This follows Labor’s pledge to conduct a user audit of myGov if elected, with the portal “not up to scratch” in Labor leader Anthony Albanese’s view.
“Millions of Australians interact with myGov everyday and rely on it to provide essential services,” Albanese said.
“It’s not up to scratch, and Australians deserve better. That’s why we will review myGov, and make improvements where necessary.”
Labor noted that while myGov has improved over the years, there have been “blindspots and disappointments”.
“None of us should forget the March 2020 crash when there was a surge in demand, and we had Stuart Robert, the disgraced Minister for Government Services, blame invisible hackers,” Shadow Minister for Government Services Bill Shorten said last weekend.
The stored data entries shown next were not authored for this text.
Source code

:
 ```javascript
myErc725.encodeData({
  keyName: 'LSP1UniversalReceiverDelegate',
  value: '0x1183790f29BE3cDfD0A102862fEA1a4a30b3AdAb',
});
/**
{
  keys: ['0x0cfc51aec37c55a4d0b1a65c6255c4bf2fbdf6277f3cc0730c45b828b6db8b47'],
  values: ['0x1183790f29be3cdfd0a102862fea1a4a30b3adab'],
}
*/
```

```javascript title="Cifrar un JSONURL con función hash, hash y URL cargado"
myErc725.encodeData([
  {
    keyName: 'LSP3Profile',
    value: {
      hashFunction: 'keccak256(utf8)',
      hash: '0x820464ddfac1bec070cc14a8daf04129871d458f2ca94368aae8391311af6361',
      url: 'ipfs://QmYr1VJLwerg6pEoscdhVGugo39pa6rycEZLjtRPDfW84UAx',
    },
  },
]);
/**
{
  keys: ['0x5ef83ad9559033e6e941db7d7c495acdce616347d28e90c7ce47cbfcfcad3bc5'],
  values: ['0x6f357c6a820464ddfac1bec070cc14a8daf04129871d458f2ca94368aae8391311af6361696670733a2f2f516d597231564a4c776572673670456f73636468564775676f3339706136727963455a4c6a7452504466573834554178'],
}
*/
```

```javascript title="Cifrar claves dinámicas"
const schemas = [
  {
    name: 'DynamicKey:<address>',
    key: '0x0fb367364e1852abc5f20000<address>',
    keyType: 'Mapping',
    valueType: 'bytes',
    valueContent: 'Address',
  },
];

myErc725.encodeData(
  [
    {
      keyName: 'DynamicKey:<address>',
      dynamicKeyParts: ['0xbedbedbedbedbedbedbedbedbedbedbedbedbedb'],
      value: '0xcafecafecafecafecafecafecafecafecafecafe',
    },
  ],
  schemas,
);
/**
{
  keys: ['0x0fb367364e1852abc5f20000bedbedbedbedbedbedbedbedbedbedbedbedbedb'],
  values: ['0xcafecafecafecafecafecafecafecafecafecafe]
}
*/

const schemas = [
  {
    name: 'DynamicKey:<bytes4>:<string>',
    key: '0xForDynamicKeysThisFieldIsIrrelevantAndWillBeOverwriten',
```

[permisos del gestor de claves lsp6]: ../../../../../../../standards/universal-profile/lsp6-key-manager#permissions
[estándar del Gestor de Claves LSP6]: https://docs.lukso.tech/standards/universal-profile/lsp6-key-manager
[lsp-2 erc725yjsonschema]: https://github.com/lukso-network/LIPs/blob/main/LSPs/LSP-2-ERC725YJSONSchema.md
“And then he was found out - it wasn't the hackers, it's just that the Government didn't prepare.”
Labor has also pledged to stop closing Centrelink shopfronts and hire an additional 200 new Services Australia workers.
“This Government has a terrible record on service delivery – Labor will change that,” Shorten said.
So, what’s gone so wrong with myGov?
According to Archer, who was involved with myGov in the early days, the Government had failed to keep improving the platform over the years.
He pointed to poor integration with other government services, meaning that it’s not a smooth transition to hop from the tax office services to Medicare and so forth, as well as other user experience faults.
Archer said part of the problem was relying on private companies to improve the platform, and not having the right skills inside the public sector to keep the platform running smoothly.